▶ [TASK TO CARRY OUT]: Translate this sentence from the excerpt below on German corporate taxation of dividends and capital gains into German: "Capital losses from the disposition of shares are not deductible."

▶ [EXCERPT PROVIDED]:
☆ ☆ ☆ ☆ ☆ ☆ ☆

Dividends received from German and non-German corporations are generally exempt from corporate income tax in the hands of a German corporation or a non-German corporation that holds the relevant shares as part of the assets of a permanent establishment maintained in Germany. This requires, among other things, that at the beginning of the calendar year the shareholding amounted to at least 10 per cent in the share capital of the distributing corporation (special rules apply to participations of at least 10 per cent that are acquired in the course of a calendar year). However, 5 per cent of any dividends received are deemed to constitute a non-deductible expense so that, as a consequence, only 95 per cent of any dividends received are exempt from corporate income tax.

Similar to a dividend received, capital gains from the disposition of shares in a German or non-German corporation are exempt from German tax in the hands of a German corporation, or in the hands of a non-German corporation holding the relevant shares as part of the business property of a permanent establishment maintained in Germany. In this case too, 5 per cent of any such capital gains are deemed to constitute a non-deductible expense so that only 95 per cent of capital gains from the disposal of shares are exempt from corporate income tax. However, unlike the tax exemption applying to dividends received, the exemption from corporate income tax applying to capital gains from the disposal of shares does not hinge on the selling corporate shareholder holding a minimum participation in the equity of the corporation whose shares are sold. Capital losses from the disposition of shares are not deductible. Similarly, no deduction is allowed for a write-down on account of a depreciation in value of shares in corporations.

☆ ☆ ☆ ☆ ☆ ☆ ☆

▶ [SUPPLIED DATA]:
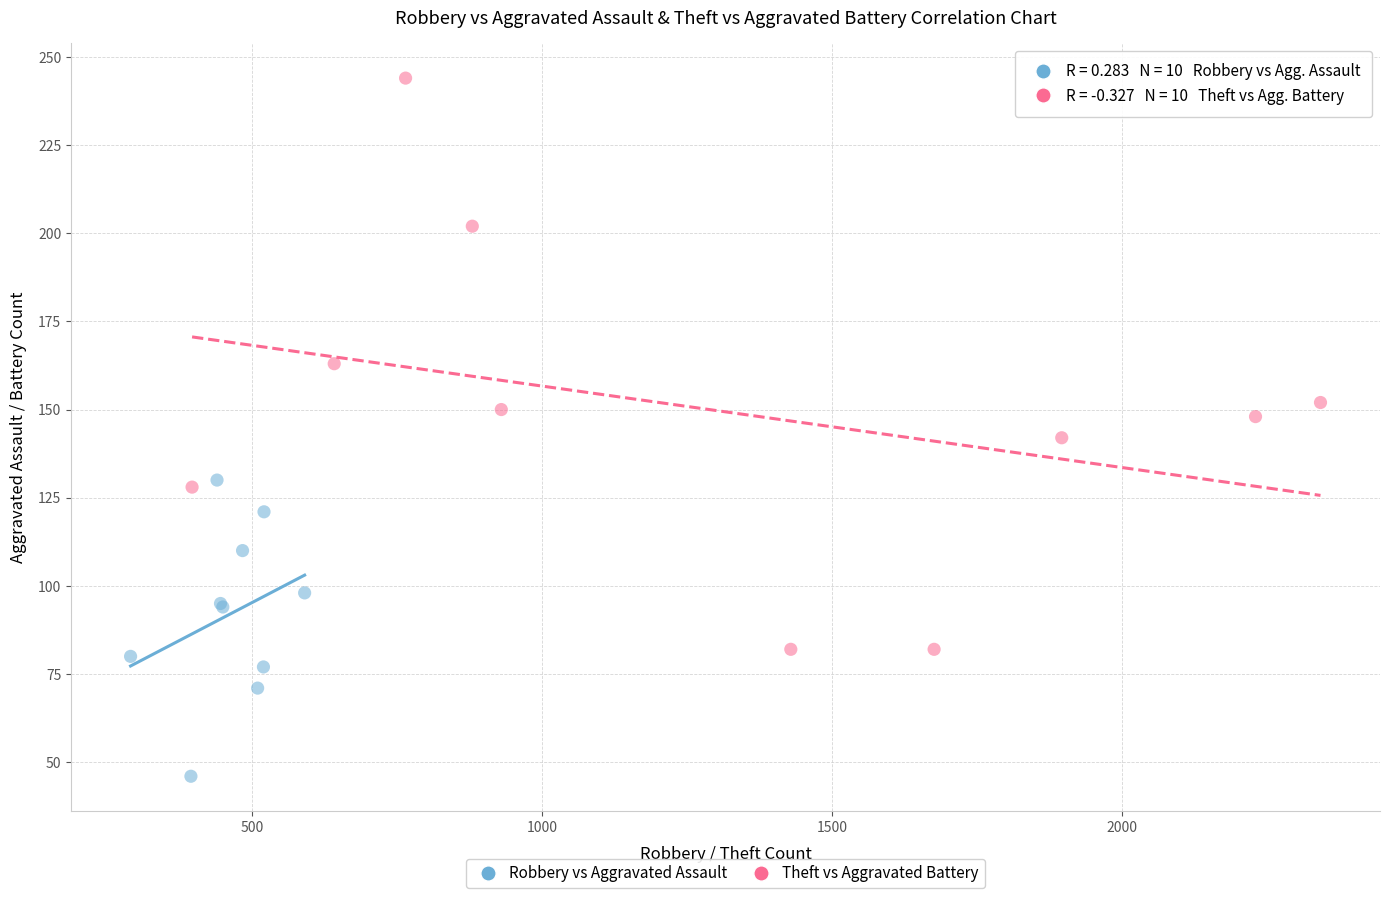

Which series has the widest spread of Y values?

Theft vs Aggravated Battery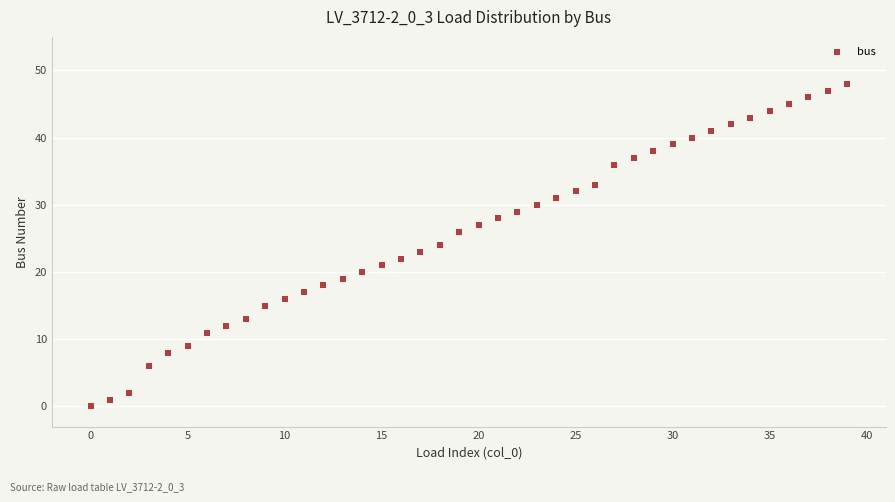

What is the range of Y values (max minus min)?

48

☆ ☆ ☆ ☆ ☆ ☆ ☆

▶ [ANSWER SPACE]: Kapitalverluste aus der Veräußerung von Anteilen sind nicht abzugsfähig.